Vous parlez d'abandon des autorités Françaises... Vous n'avez plus aucun contact ? Vous avez un avocat quand même ?

"J'ai un avocat… Même pas ! Ici les avocats ne plaident pas, ils se contentent de déposer des dossiers, de remplir des rapports que le juge ne lit pas. Ils appliquent simplement la peine en fonction du délit. Ici des chèques sans provision : ils ne veulent absolument pas savoir si ces chèques étaient provisionnés au moment où je les ai fait, ils me demandent si c'est ma signature. Oui, donc vous êtes coupable. Pour une dizaine de chèque, un chèque  2 ans, un chèque 8 mois, un chèque 1 an et demi... Au final, une dizaine d'années."

Vous êtes innocent ?

"Entièrement."

Quel message voulez-vous faire passer à François Hollande ?

"M. le Président, je vous implore, s'il vous plait : appelez l'émir du Qatar, demandez-lui de me rapatrier en France, je ne demande rien d'autre. J'ai perdu tout mon investissement, je n'ai pas vu ma famille depuis deux ans, mes enfants... On m'a tout pris. Appelez-le ! Un mot de vous... Le Qatar est un état verticalisé, un seul homme décide de tout. S'il vous plait, faites-le."
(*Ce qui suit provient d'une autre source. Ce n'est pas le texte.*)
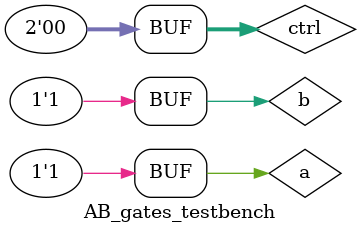
<source format=sv>
`timescale 1ps/1ps
module AB_gates (a, b, ctrl, out);
	input logic a, b;
	input logic [1:0] ctrl;
	output logic out;
	
	logic [3:0] finalMuxIn;
	
	and_gate_2_inputs AND (.a, .b, .out(finalMuxIn[0]));
	or_gate_2_inputs OR (.a, .b, .out(finalMuxIn[1]));
	XOR_gate_2_inputs XOR (.a, .b, .out(finalMuxIn[2]));

	assign finalMuxIn[3] = 0; // don't care, but don't want X
	
	mux_4to1 finalMux (.in(finalMuxIn), .sel(ctrl), .out);
	
endmodule 

module AB_gates_testbench();
	logic a, b, out;
	logic [1:0] ctrl;
	
	AB_gates dut (.a, .b, .ctrl, .out);
	
	initial begin
		ctrl = 0; #500;
		for (int i = 0; i < 4; i++) begin
			a = 0; b = 0; #500;
			a = 0; b = 1; #500;
			a = 1; b = 0; #500;
			a = 1; b = 1; #500;
			ctrl += 1; # 500;
		end
	end
endmodule 
</source>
Pourquoi le ministère des Affaires étrangères bloquerait ?

"Il semblerait que la négociation des Rafale avec le Qatar est très importante pour l'Etat français, que les investissements du Qatar sont très importants, le rôle du Qatar dans le dossier syrien... Le Qatar est un allié. Avec des alliés comme ceux-là, on finit par perdre nos valeurs et notre âme."

Vous avez le sentiment d'être sacrifié sur l'autel des intérêts supérieurs de la France et du Qatar ?

"Tout à fait. Je veux dire que le Président est avant tout le Président des Français. L'intérêt des Français devrait primer."

Vous avez entamé une grève de la faim...Vous la poursuivez ?

"J'ai fait une grève de la faim de 32 jours. J'ai remangé pendant 4 jours puisqu'on m'a fait croire que j'allais obtenir une liberté provisoire. Quand je me suis présenté au tribunal, le juge l'a rejeté. J'ai repris la grève de la faim. Je suis faible. Je marche une heure par jour, le reste du temps je suis allongé. J'ai du mal à m'exprimer."

 

Vous avez peur de mourir au Qatar ?

"Je ne resterai pas 10 ans en prison. Donc oui, je mourrais au Qatar si on ne me fait pas sortir de prison."

Pour qui est le dernier mot de cette interview ? François Hollande, votre famille ?

"Mes deux garçons. Guillaume vient de fêter un deuxième anniversaire sans son père hier. Ma femme que j'aime au-delà de tout. Ma famille, ma mère, je vous aime."